I am so eager for spring. I saw a photo of what our garden looked like last June and was nearly weeping with anticipation and desire. The sun dappling the barely fuzzed zucchini leaves! The warm earth! The gnats! The sweat beading your legs as you toil in the dirt! Today, I feel like spring will never come (we’re due for more snow this Thursday). But we spring the clocks forward this Sunday and that makes me feel the faintest stirrings of hope.
Today, to tempt myself in the 45 degrees, which now feels practically tropical, I stood out on the back porch in the sun, in my coat, and read Rita Dove on my lunch break. The dogs wrestled in the half-snow/half-mud slush. A blue jay dive-bombed into boughs of the giant spruce tree. I thought about Dove and her childhood, about her dancing with Fred, about her mystical economy of language.
My year-old orchid rebloomed over the weekend and I feel so VICTORIOUS about it. I want someone to congratulate me.

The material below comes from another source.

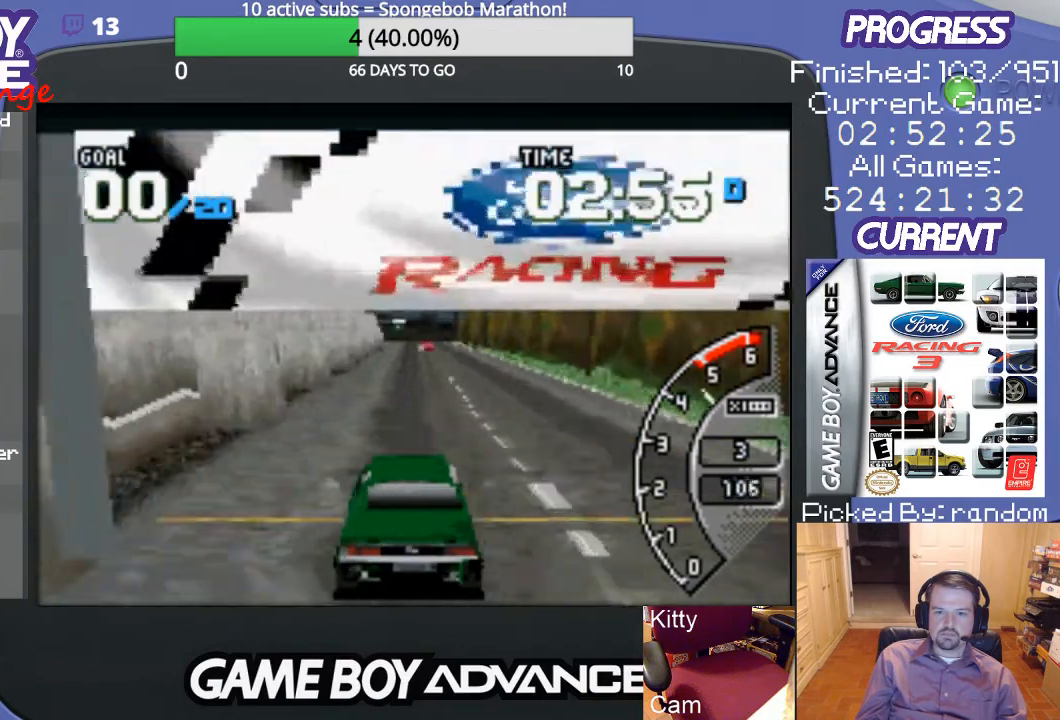
{"buttons": ["A"], "events": [[433, "DPAD_RIGHT", "down"], [500, "DPAD_RIGHT", "up"]]}
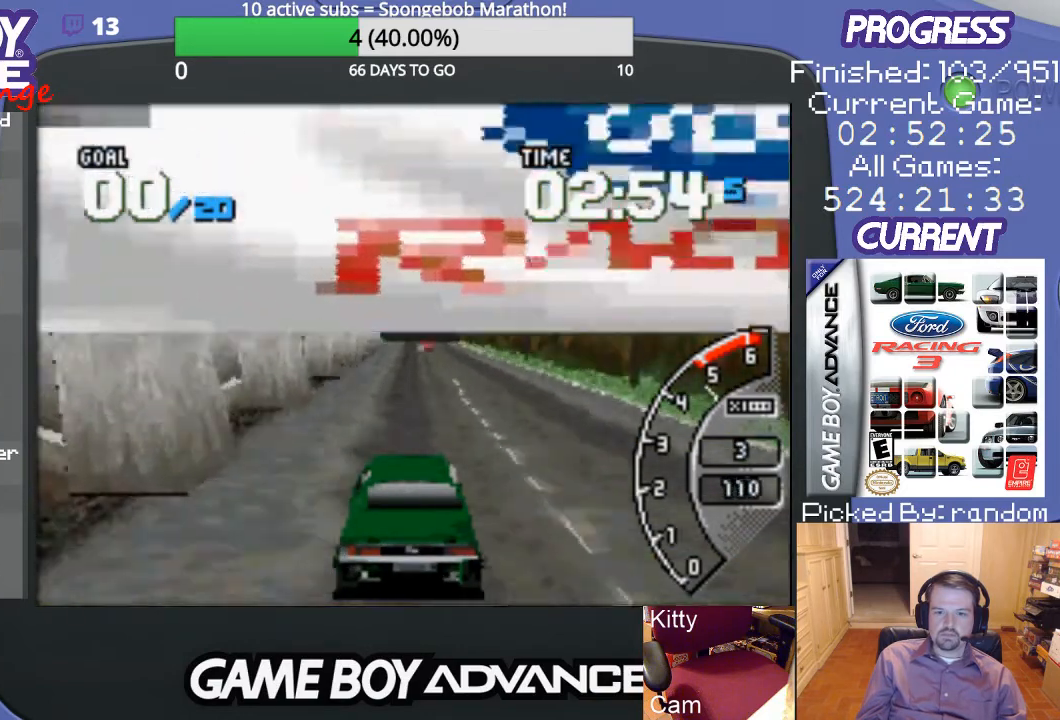
{"buttons": ["A"], "events": []}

This past week, I was introduced to Penelope Fitzgerald, via her delightful and tiny novel Offshore, and I am going to call myself a fan. I am eager to read more. I was inspired by a recommendation from our lay preacher/the New Yorker‘s coverage of her recently published biography. Read her before? Any favorites?
I am trying to love and understand Eden more. She is still a baby with a ton of energy, which is why she is often so annoying. She also just has one speed: RUNNING. I’ve never seen her walk anywhere. (Except for when you call her in from the backyard, where she is patiently waiting by the shed for someone to come out and play with her. Then she really drags her feet. She slowly, slowly tiptoes to the door, looking so terribly disappointed in life and in you, especially.) Remembering that all she wants is to play with someone is helpful in moderating my patience levels. Also, she is quite sweet when she wants to be. And she adores us. Last night, two episodes of House of Cards were watched with her little shepherd head in my lap. So that helps.